In the second part of the book, Hale discusses the role of the outsider as it played out in the variations of the Civil Rights movement in the 1950s and the 1960s. She discusses how the black power movement rejected middle class American imaginations of the outsider and how these imaginations then transferred, in many instances, to other causes. Hale offers what I thought was a sympathetic look at the Jesus people and their attempts to return to God, as they perceived God, and a far less sympathetic look at Jerry Falwell and at abortion opponents who coopted the peaceful disobedience techniques utilized by the civil rights movement in the 1950s and 1960s to pursue their disagreement with legalized abortion.
Throughout the book and in a too-brief concluding chapter, Hale tries to assess the strengths and weaknesses of American's view of the outsider. The concept of the outsider has become so broad that, except for extreme cases, it is now difficult to distinguish it from the mainstream. Hale finds that the focus on outsiders creates a largely imaginary portrayal of the outsider figure and frequently works to avoid focusing upon and addressing hard, concrete issues. But she also finds that the outsider myth works "because it denies at the imaginary level the contradictions between the human fantasy of absolute individual autonomy and the human need for grounding in historical and contemporary social connections." It also is important, for Hale, because it encourages the middle class and those in authority to put aside and disavow the economic and political power they have in favor of other goals.
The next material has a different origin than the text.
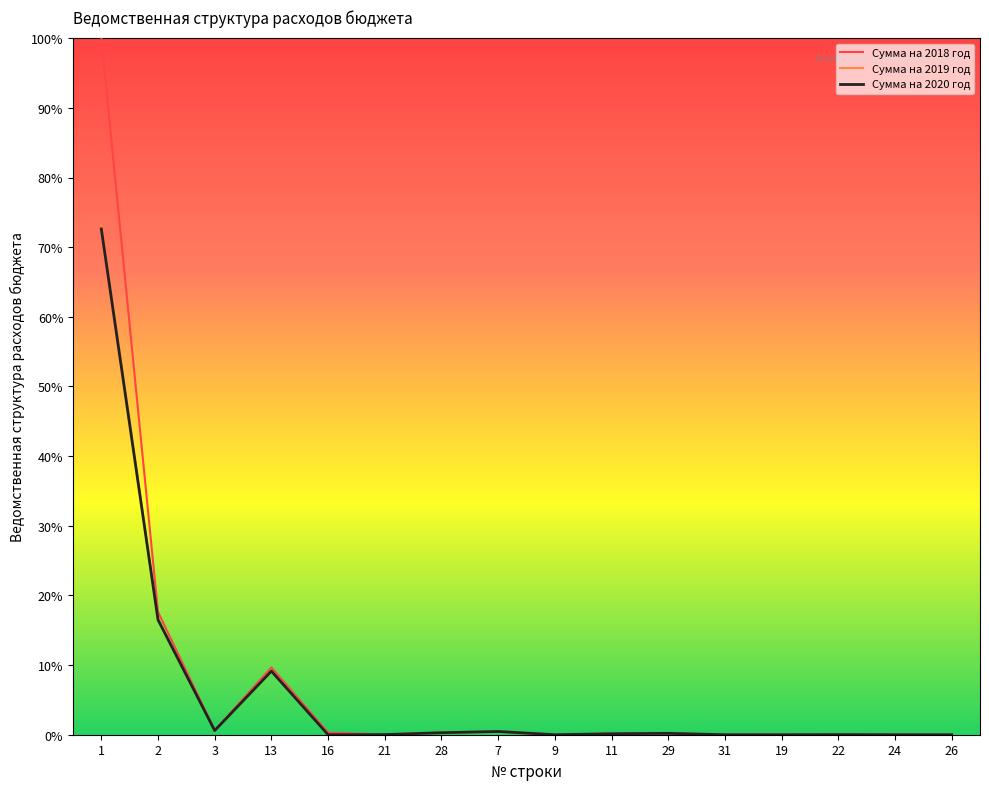

What is the maximum value shown in the chart?

100.0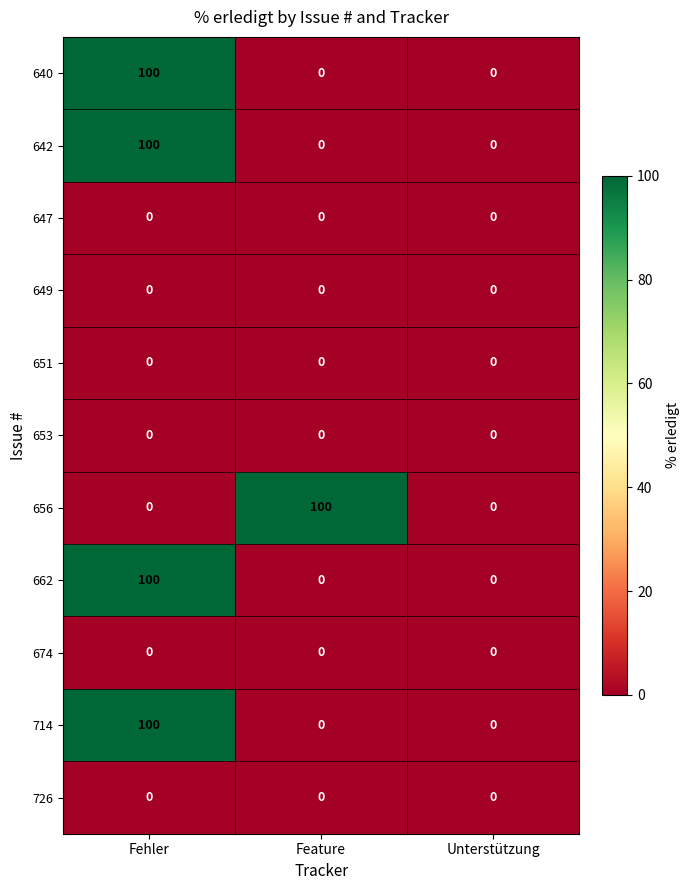

What is the total value across all series at Fehler?

400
She concludes that the time has come to develop "a new romance" in the loose tradition of the outsider. (p.. 308)
The book is carefully, thoughtfully, and on the whole even-handedly written. It is dense and well-documented. Although there is no bibliography, the detailed and substantive endnotes refer to a large range of important source material. In reading this book, I was reminded of some of the preoccupations, good and bad, of my life, and was able to understand them more fully. This book is valuable in its understanding of American life in the mid-20th Century.